There are likely other costs that are not mentioned / researched.
Another vague statement. What kind of costs are you expecting to find in some code performing simple arithmetic operations and a few IF statements? What kind of research are we looking for here?
It’s not clear which features are part of the current proposal.
All of the features in the CHIP. What’s described in technical description is also formalized in the specification. There’s a dedicated section for future upgrades, which is not part of the current proposal but for information only.
If all features are included, this is much more than a minimal viable proposal, and should be separated.
I did not see a convincing argument why we need to limit ourselves to a minimal viable proposal.
The authority system seems very complex.
Complex by what criteria? It’s no more complex than adding up balances, the only difference is that instead of summing up token amounts we’re summing the quantity field using a logical OR
i.e. sum |= qty
and then placing a few logical rules on that sum. I’m surprised by experienced developers classifying this as “complex”. On the outside, both token amount and token authority UTXOs are the same, and everything that works with BCH outputs work the same with both token amounts and authorities.
So these alternatives (e.g. CashTokens, SLP, SmartBCH) should still be evaluated.
Accepted, will add.
An evaluation of alternative versions of GROUP tokens could also be added.
Do you mean some historical proposals, or different scopes of the current one? The current authority system really made this “click” with me as an elegant solution. I didn’t look deeply into historical proposals but I understand that those had problems because they used a different way to perform management ops so I was not interested in that. What value would there be to entertain obsolete proposals? I actually got an opposing comment when I tried to explore an alternate design approach in the CHIP.
The evaluation of alternative rollout approaches is a good addition.
Thanks!
it does have serious implications on the core functioning of the network. So security considerations need to be further specified.
It’s vague, what kind of considerations are you looking for here? The network continues to function the same, but we could end up having lots of BCH dust UTXOs which would carry tokens, and with them economic value. We can even have lots of dust UTXOs now, but there’s no utility in having them other than to spam the network. It would cost only 5460 BCH (about $3m) to spam the network with 1b UTXOs. I understand that there are entities who’d like to see BCH fail, so why haven’t they attacked BCH in such a way? Maybe because they know it would be a futile attack because:
-
We can scale to more than 1T UTXOs and for 1T it becomes infeasible due to attack requiring about a quarter of BCH supply.

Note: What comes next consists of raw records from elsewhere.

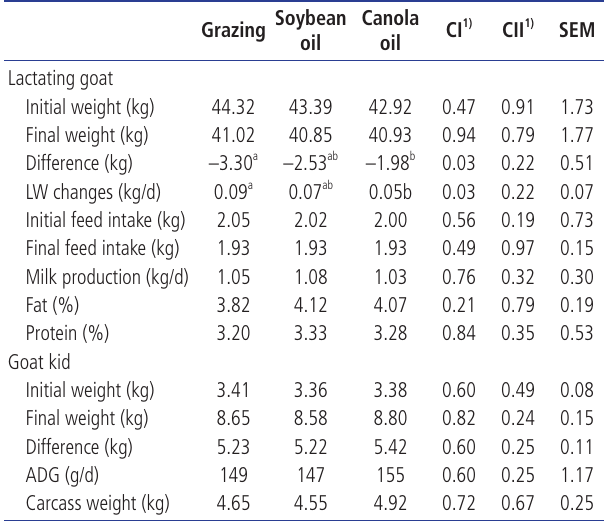
Soybean Canola Grazing CI 1) oil oil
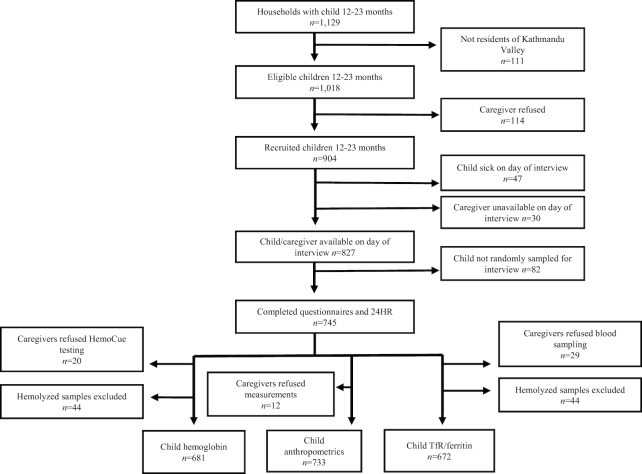
Participant recruitment, exclusion, and inclusion. TfR, soluble transferrin receptor; 24HR, multiple-pass 24-h recall.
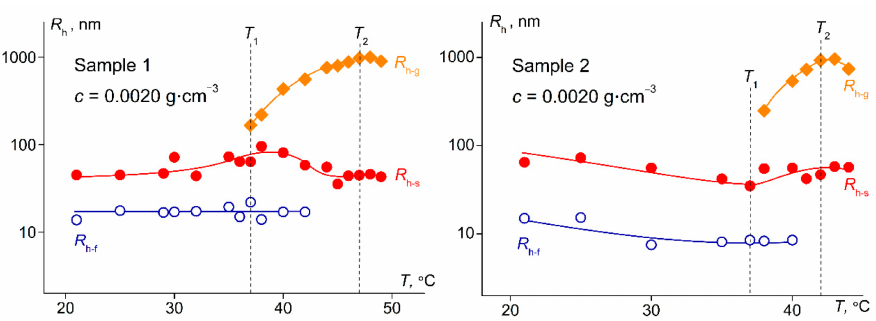
Figure 8. Temperature dependences of hydrodynamic radii R h of scattering objects for aqueous solutions of PDMS- g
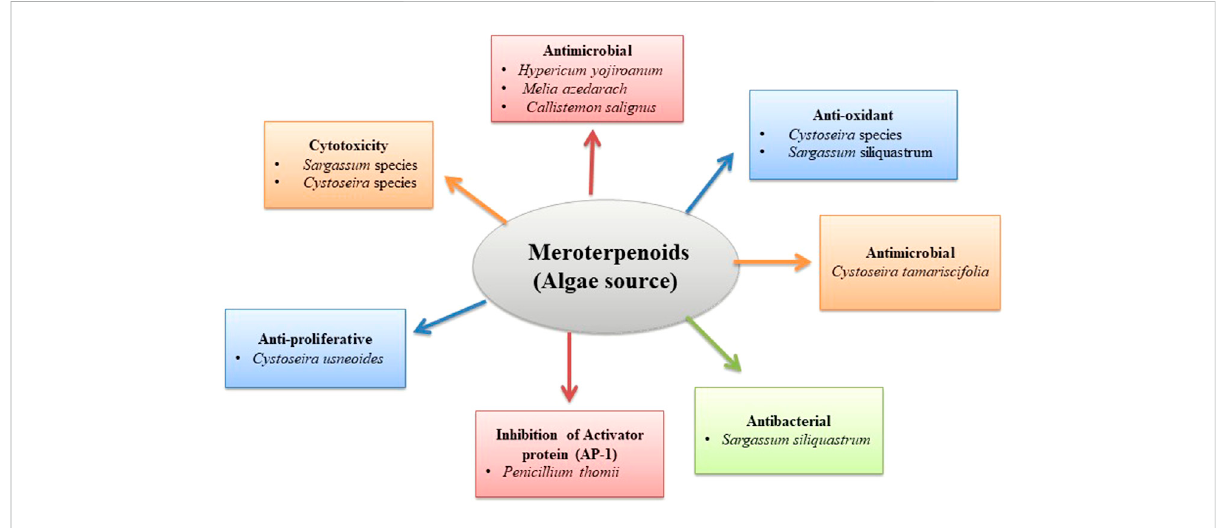
FIGURE 4 Biological activity of algae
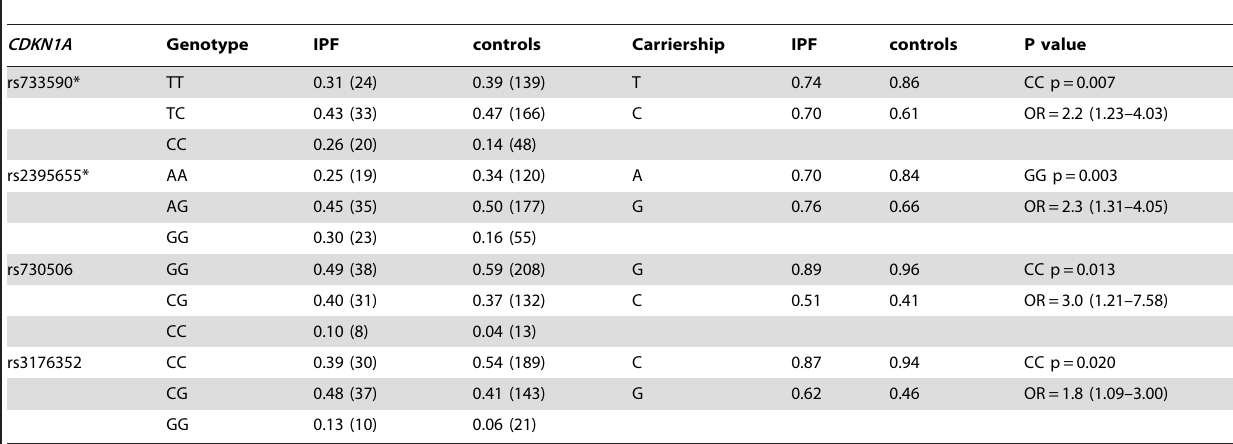
Table 3. CDKN1A genotype and carriership frequency in patients and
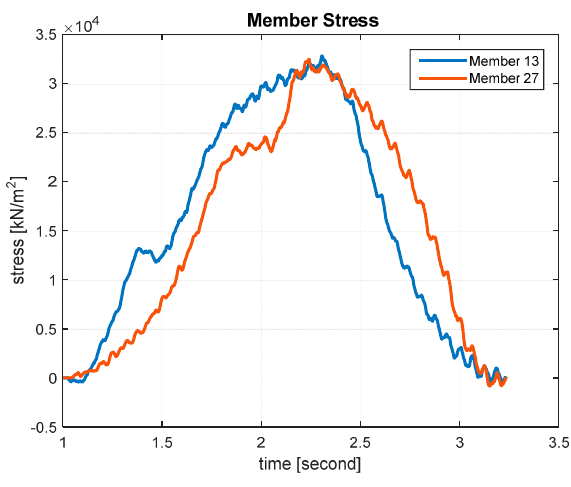
Figure 4. Stress history of Members 13 and 27.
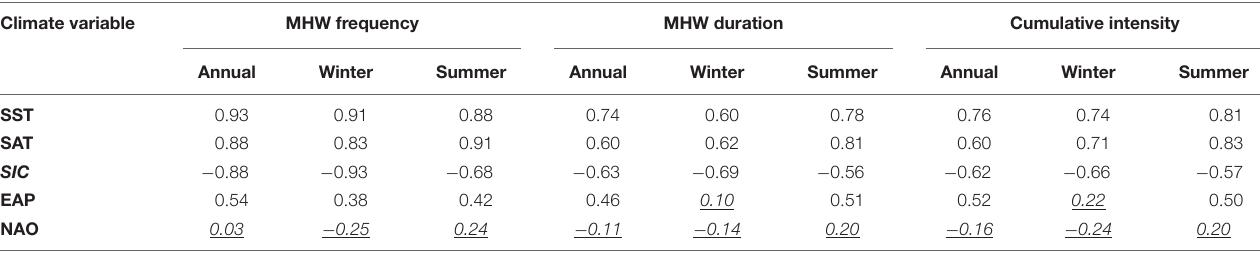
TABLE 1 | Correlation coefficients (R) between MHW characteristics (frequency, duration, and cumulative intensity) and climate modes (EAP and NAO) and variables (SST, SAT, and SIC ). Climate variable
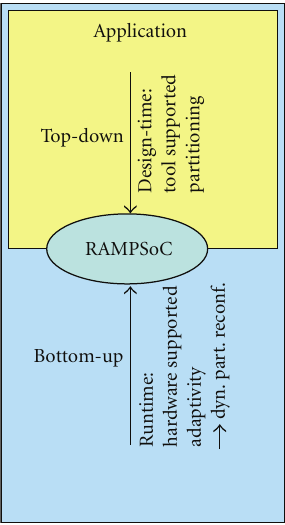
Figure 4: “Meet in the middle” Designflow approach for RAMP-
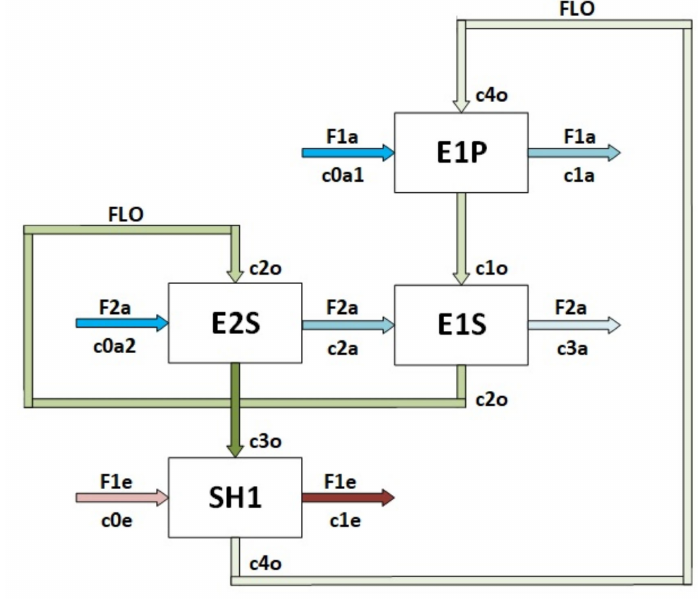
Figure 8. Schematic representation of SX process, adapted from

- Miners can respond and quickly adjust the dust limit should there be evidence of such an attack
- Withstanding such an attack would actually benefit holders because the attacker would have to purchase the BCH, and withstanding the attack would be good PR for BCH
If it will not be an attack but the aggregate market demand for tokens which ends up locking 5m BCH into 1T token UTXOs then I will be celebrating that on my yacht which I will have bought for 1 BCH.
Besides the workload increase for node developers, the only listed cost is that “BCH will get more adoption”.
What if it really is the only one? How hard do I have to try find others before giving up? We cannot invent problems to satisfy the expectation that there have to be problems. I don’t like complexity, that’s why this proposal appealed to me in the first place, because it so simple, cheap, and easy to reason about. Lots of potential impact at a low cost – yes please!
If you can think of any other costs then I’ll be happy to either dispute them or add them to the list if I fail to dispute them. Maybe this one should be turned to (-) for some stakeholders: “This functionality will enable competition from within our ecosystem.”